The Digital Millennium Copyright Act (DMCA) is a controversial piece of U.S. legislation passed in 1998. It was intended to update copyright law to accommodate the Internet, and criminalizes any technologies, devices, or services meant to circumvent copyright measures (with the exception of security-related tasks and encryption research).

DCMA Title II, the Online Copyright Infringement Liability Limitation Act (OCILLA), specifically defines a safe-harbor for Internet Service Providers (ISPs): as long as ISPs meet several provisions outlined in the DCMA, they will not be accountable for the actions of their clients. In other words, ISPs will not be held responsible if one of their subscribers commits copyright infringement (though that client’s service must be canceled). In exchange, copyright holders have the right to subpoena an ISP for the identification of an alleged copyright infringer.

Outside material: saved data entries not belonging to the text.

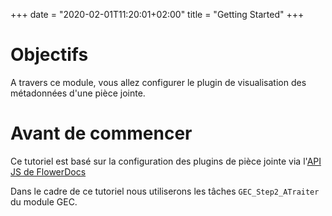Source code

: +++
 date = "2020-02-01T11:20:01+02:00"
title = "Getting Started"
+++

# Objectifs

A travers ce module, vous allez configurer le plugin de visualisation des métadonnées d'une pièce jointe.
 
# Avant de commencer

Ce tutoriel est basé sur la configuration des plugins de pièce jointe via l'[API JS de FlowerDocs](broken-link.md)

Dans le cadre de ce tutoriel nous utiliserons les tâches `GEC_Step2_ATraiter` du module GEC. 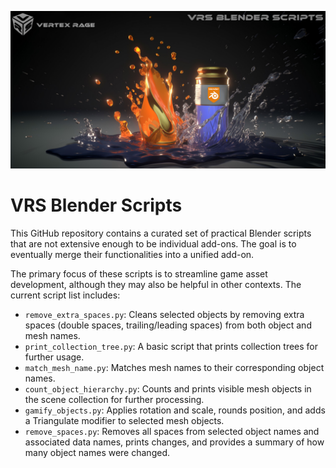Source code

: ![alt text](https://github.com/Vertex-Rage-Studio/BlenderScripts/blob/main/images/VRS%20Blender%20Scripts.jpg)

# VRS Blender Scripts

This GitHub repository contains a curated set of practical Blender scripts that are not extensive enough to be individual add-ons. The goal is to eventually merge their functionalities into a unified add-on.

The primary focus of these scripts is to streamline game asset development, although they may also be helpful in other contexts. The current script list includes:
- `remove_extra_spaces.py`: Cleans selected objects by removing extra spaces (double spaces, trailing/leading spaces) from both object and mesh names.
- `print_collection_tree.py`: A basic script that prints collection trees for further usage.
- `match_mesh_name.py`: Matches mesh names to their corresponding object names.
- `count_object_hierarchy.py`: Counts and prints visible mesh objects in the scene collection for further processing.
- `gamify_objects.py`: Applies rotation and scale, rounds position, and adds a Triangulate modifier to selected mesh objects.
- `remove_spaces.py`: Removes all spaces from selected object names and associated data names, prints changes, and provides a summary of how many object names were changed.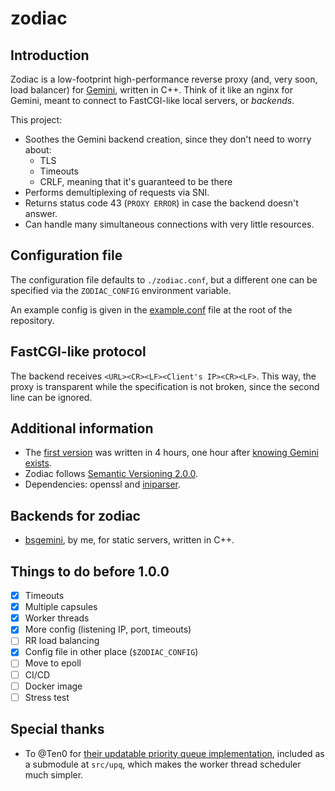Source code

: # zodiac

## Introduction
Zodiac is a low-footprint high-performance reverse proxy (and, very soon, load balancer) for [Gemini](https://gemini.circumlunar.space/), written in C++. Think of it like an nginx for Gemini, meant to connect to FastCGI-like local servers, or _backends_.

This project:
- Soothes the Gemini backend creation, since they don't need to worry about:
  - TLS
  - Timeouts
  - CRLF, meaning that it's guaranteed to be there
- Performs demultiplexing of requests via SNI.
- Returns status code 43 (`PROXY ERROR`) in case the backend doesn't answer.
- Can handle many simultaneous connections with very little resources.

## Configuration file
The configuration file defaults to `./zodiac.conf`, but a different one can be specified via the `ZODIAC_CONFIG` environment variable.

An example config is given in the [example.conf](https://github.com/jlxip/bsgemini/blob/master/example.conf) file at the root of the repository.

## FastCGI-like protocol
The backend receives `<URL><CR><LF><Client's IP><CR><LF>`. This way, the proxy is transparent while the specification is not broken, since the second line can be ignored.

## Additional information
- The [first version](https://github.com/jlxip/zodiac/tree/0.1.0) was written in 4 hours, one hour after [knowing Gemini exists](https://youtu.be/K-en4nEV5Xc).
- Zodiac follows [Semantic Versioning 2.0.0](https://semver.org/spec/v2.0.0.html).
- Dependencies: openssl and [iniparser](https://github.com/ndevilla/iniparser).

## Backends for zodiac
- [bsgemini](https://github.com/jlxip/bsgemini), by me, for static servers, written in C++.

## Things to do before 1.0.0
- [x] Timeouts
- [x] Multiple capsules
- [x] Worker threads
- [x] More config (listening IP, port, timeouts)
- [ ] RR load balancing
- [x] Config file in other place (`$ZODIAC_CONFIG`)
- [ ] Move to epoll
- [ ] CI/CD
- [ ] Docker image
- [ ] Stress test

## Special thanks
- To @Ten0 for [their updatable priority queue implementation](https://github.com/Ten0/updatable_priority_queue), included as a submodule at `src/upq`, which makes the worker thread scheduler much simpler.
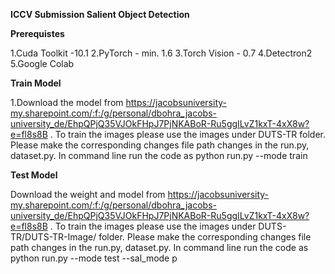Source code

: **ICCV Submission Salient Object Detection**

**Prerequistes**

1.Cuda Toolkit -10.1
2.PyTorch - min. 1.6
3.Torch Vision - 0.7
4.Detectron2
5.Google Colab

**Train Model**

1.Download the model from https://jacobsuniversity-my.sharepoint.com/:f:/g/personal/dbohra_jacobs-university_de/EhpQPjQ35VJOkFHpJ7PjNKABoR-Ru5ggILvZ1kxT-4xX8w?e=fl8s8B .
To train the images please use the images under DUTS-TR folder. Please make the corresponding changes file path changes in the run.py, dataset.py.
In command line run the code as python run.py --mode train

**Test Model**

Download the weight and model from https://jacobsuniversity-my.sharepoint.com/:f:/g/personal/dbohra_jacobs-university_de/EhpQPjQ35VJOkFHpJ7PjNKABoR-Ru5ggILvZ1kxT-4xX8w?e=fl8s8B .
To train the images please use the images under DUTS-TR/DUTS-TR-Image/ folder. Please make the corresponding changes file path changes in the run.py, dataset.py.
In command line run the code as python run.py --mode test --sal_mode p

In the twenty-first century the misuse of copyrighted material is an almost daily occurrence. Take the most common case for example: the illegal downloading of music has proliferated so much that it is a wonder how the record industry even manages to stay afloat (probably through advertisements and live performances). From a physical standpoint, it may not seem like that much of a problem for users to download or share copyrighted material. After all, twenty years ago no one complained if someone lent a friend a DVD for a weekend, right? This twentieth century mindset may be the reasoning as to why many people engage in the explicitly illegal behavior; the consequences of copyright violation are just not apparent from the click of a single mouse button. “I’ve already paid for the product anyway, right?” This line of thinking makes digital copyright laws seem needlessly strict. But is this physical analogy really all that accurate? One important distinction to note is that breaking copyright laws usually means having the copyrighted product permanently. In this sense, it is less like lending a friend a DVD for a weekend and more like burning the DVD and giving it to them to keep!

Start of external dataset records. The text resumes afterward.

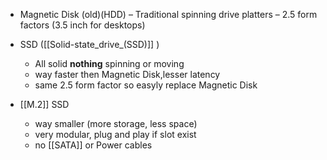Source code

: 
- Magnetic Disk (old)(HDD)
	– Traditional spinning drive platters
	– 2.5 form factors (3.5 inch for desktops)

- SSD ([[Solid-state_drive_(SSD)]] )
	- All solid **nothing** spinning or moving
	- way faster then Magnetic Disk,lesser latency
	- same 2.5 form factor so easyly replace Magnetic Disk

- [[M.2]] SSD
	- way smaller (more storage, less space)
	- very modular, plug and play if slot exist
	- no [[SATA]] or Power cables
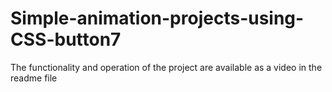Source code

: # Simple-animation-projects-using-CSS-button7
The functionality and operation of the project are available as a video in the readme file
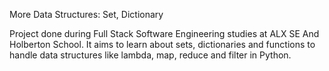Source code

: More Data Structures: Set, Dictionary

Project done during Full Stack Software Engineering studies at  ALX SE And Holberton School. It aims to learn about sets, dictionaries and functions to handle data structures like lambda, map, reduce and filter in Python.
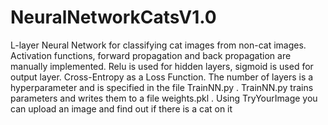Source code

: # NeuralNetworkCatsV1.0
L-layer Neural Network for classifying cat images from non-cat images.
Activation functions, forward propagation and back propagation are manually implemented.
Relu is used for hidden layers, sigmoid is used for output layer.
Cross-Entropy as a Loss Function.
The number of layers is a hyperparameter and is specified in the file TrainNN.py .
TrainNN.py trains parameters and writes them to a file weights.pkl .
Using TryYourImage you can upload an image and find out if there is a cat on it
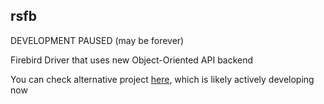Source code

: ## rsfb
DEVELOPMENT PAUSED (may be forever)

Firebird Driver that uses new Object-Oriented API backend

You can check alternative project [here](https://github.com/fernandobatels/rsfbclient), which is likely actively developing now
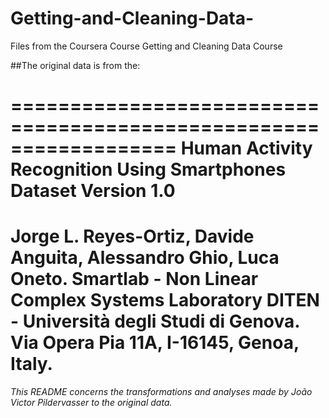 # Getting-and-Cleaning-Data-
Files from the Coursera Course Getting and Cleaning Data Course

##The original data is from the:

==================================================================
Human Activity Recognition Using Smartphones Dataset
Version 1.0
==================================================================
Jorge L. Reyes-Ortiz, Davide Anguita, Alessandro Ghio, Luca Oneto.
Smartlab - Non Linear Complex Systems Laboratory
DITEN - Università degli Studi di Genova.
Via Opera Pia 11A, I-16145, Genoa, Italy.
==================================================================

*This README concerns the transformations and analyses made by João Victor Pildervasser to the original data.*


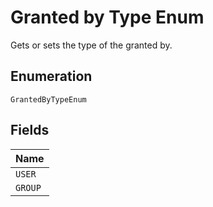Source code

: 
# Granted by Type Enum

Gets or sets the type of the granted by.

## Enumeration

`GrantedByTypeEnum`

## Fields

| Name |
|  --- |
| `USER` |
| `GROUP` |


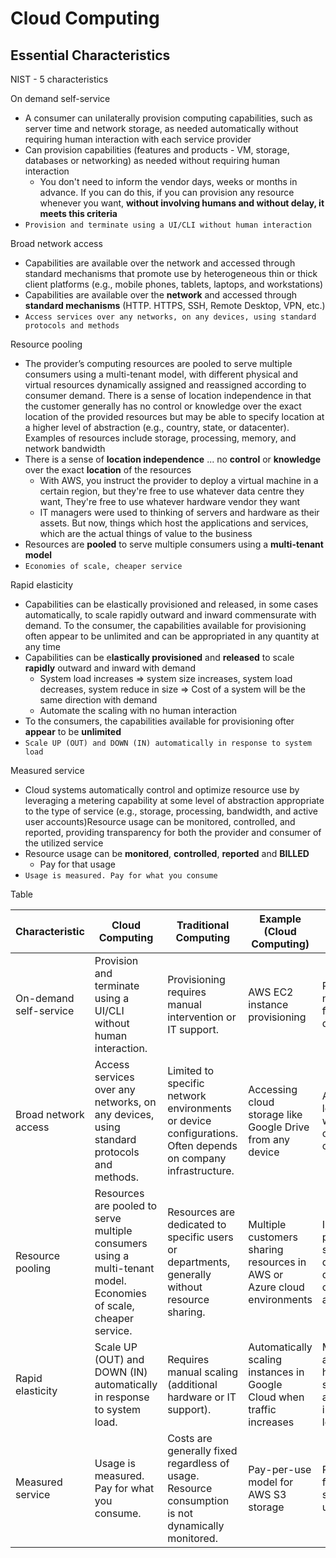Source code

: # Cloud Computing

## Essential Characteristics

NIST - 5 characteristics

On demand self-service
- A consumer can unilaterally provision computing capabilities, such as server time and network storage, as needed automatically without requiring human interaction with each service provider
- Can provision capabilities (features and products - VM, storage, databases or networking) as needed without requiring human interaction 
  - You don't need to inform the vendor days, weeks or months in advance. If you can do this, if you can provision any resource whenever you want, **without involving humans and without delay, it meets this criteria**
- `Provision and terminate using a UI/CLI without human interaction`

Broad network access
- Capabilities are available over the network and accessed through standard mechanisms that promote use by heterogeneous thin or thick client platforms (e.g., mobile phones, tablets, laptops, and workstations)
- Capabilities are available over the **network** and accessed through **standard mechanisms** (HTTP. HTTPS, SSH, Remote Desktop, VPN, etc.)
- `Access services over any networks, on any devices, using standard protocols and methods`

Resource pooling
- The provider’s computing resources are pooled to serve multiple consumers using a multi-tenant model, with different physical and virtual resources dynamically assigned and reassigned according to consumer demand. There is a sense of location independence in that the customer generally has no control or knowledge over the exact location of the provided resources but may be able to specify location at a higher level of abstraction (e.g., country, state, or datacenter). Examples of resources include storage, processing, memory, and network bandwidth
- There is a sense of **location independence** ... no **control** or **knowledge** over the exact **location** of the resources
  - With AWS, you instruct the provider to deploy a virtual machine in a certain region, but they're free to use whatever data centre they want, They're free to use whatever hardware vendor they want
  - IT managers were used to thinking of servers and hardware as their assets. But now, things which host the applications and services, which are the actual things of value to the business
- Resources are **pooled** to serve multiple consumers using a **multi-tenant model**
- `Economies of scale, cheaper service`

Rapid elasticity
- Capabilities can be elastically provisioned and released, in some cases automatically, to scale rapidly outward and inward commensurate with demand. To the consumer, the capabilities available for provisioning often appear to be unlimited and can be appropriated in any quantity at any time
- Capabilities can be e**lastically provisioned** and **released** to scale **rapidly** outward and inward with demand
  - System load increases => system size increases, system load decreases, system reduce in size => Cost of a system will be the same direction with demand
  - Automate the scaling with no human interaction
- To the consumers, the capabilities available for provisioning ofter **appear** to be **unlimited**
- `Scale UP (OUT) and DOWN (IN) automatically in response to system load`

Measured service 
- Cloud systems automatically control and optimize resource use by leveraging a metering capability at some level of abstraction appropriate to the type of service (e.g., storage, processing, bandwidth, and active user accounts)Resource usage can be monitored, controlled, and reported, providing transparency for both the provider and consumer of the utilized service
- Resource usage can be **monitored**, **controlled**, **reported** and **BILLED**
  - Pay for that usage
- `Usage is measured. Pay for what you consume`

Table

| Characteristic           | Cloud Computing                                                                                                     | Traditional Computing                                                                                   | Example (Cloud Computing)                                                | Example (Traditional Computing)                                             |
|--------------------------|---------------------------------------------------------------------------------------------------------------------|---------------------------------------------------------------------------------------------------------|-------------------------------------------------------------------------|------------------------------------------------------------------------------|
| On-demand self-service    | Provision and terminate using a UI/CLI without human interaction.                                                   | Provisioning requires manual intervention or IT support.                                                 | AWS EC2 instance provisioning                                            | Requesting a new server from the IT department                               |
| Broad network access      | Access services over any networks, on any devices, using standard protocols and methods.                            | Limited to specific network environments or device configurations. Often depends on company infrastructure.| Accessing cloud storage like Google Drive from any device                 | Accessing a local server within a company office only                        |
| Resource pooling          | Resources are pooled to serve multiple consumers using a multi-tenant model. Economies of scale, cheaper service.   | Resources are dedicated to specific users or departments, generally without resource sharing.             | Multiple customers sharing resources in AWS or Azure cloud environments  | Individual physical servers dedicated to departments or applications         |
| Rapid elasticity          | Scale UP (OUT) and DOWN (IN) automatically in response to system load.                                              | Requires manual scaling (additional hardware or IT support).                                             | Automatically scaling instances in Google Cloud when traffic increases  | Manually adding more hardware to a server to accommodate increasing load      |
| Measured service          | Usage is measured. Pay for what you consume.                                                                        | Costs are generally fixed regardless of usage. Resource consumption is not dynamically monitored.        | Pay-per-use model for AWS S3 storage                                     | Paying for a full physical server even if underutilized                       |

Things get a little grayer when considering other subtle factors. If a product exists in several different formats, should it be considered several different products? Or should users that have a single version of a product also have the right to access it in various forms? What if users are only “sampling” the material? The answer to these questions don’t make a perfect transition from physical to digital, and it may be dangerous to try and address all of them at once with a blanket law that attempts to cover all possible cases. Ideally, I believe that the law should make clear that digital properties are their own form of media instead of trying to modify the laws for physical copyright. To follow up, they should create an organized system for interpreting each creator’s copyright terms. Of course always considering each case individually would cost a lot of time and resources, so this may not be the most practical approach. General guidelines should govern a majority of the procedure, but I still believe there should be room to interpret a single case free from the guidelines if the need arises.

Even today, new technologies are adding more angles into the piracy problem. Streaming services like Netflix and Spotify, which did not exist ten years ago, have addressed some problems with piracy. Cloud computing has given users a sense of digital property and a place of permanence on the Internet, but the problem of getting rid of piracy completely is less of a technology issue than it is a social one.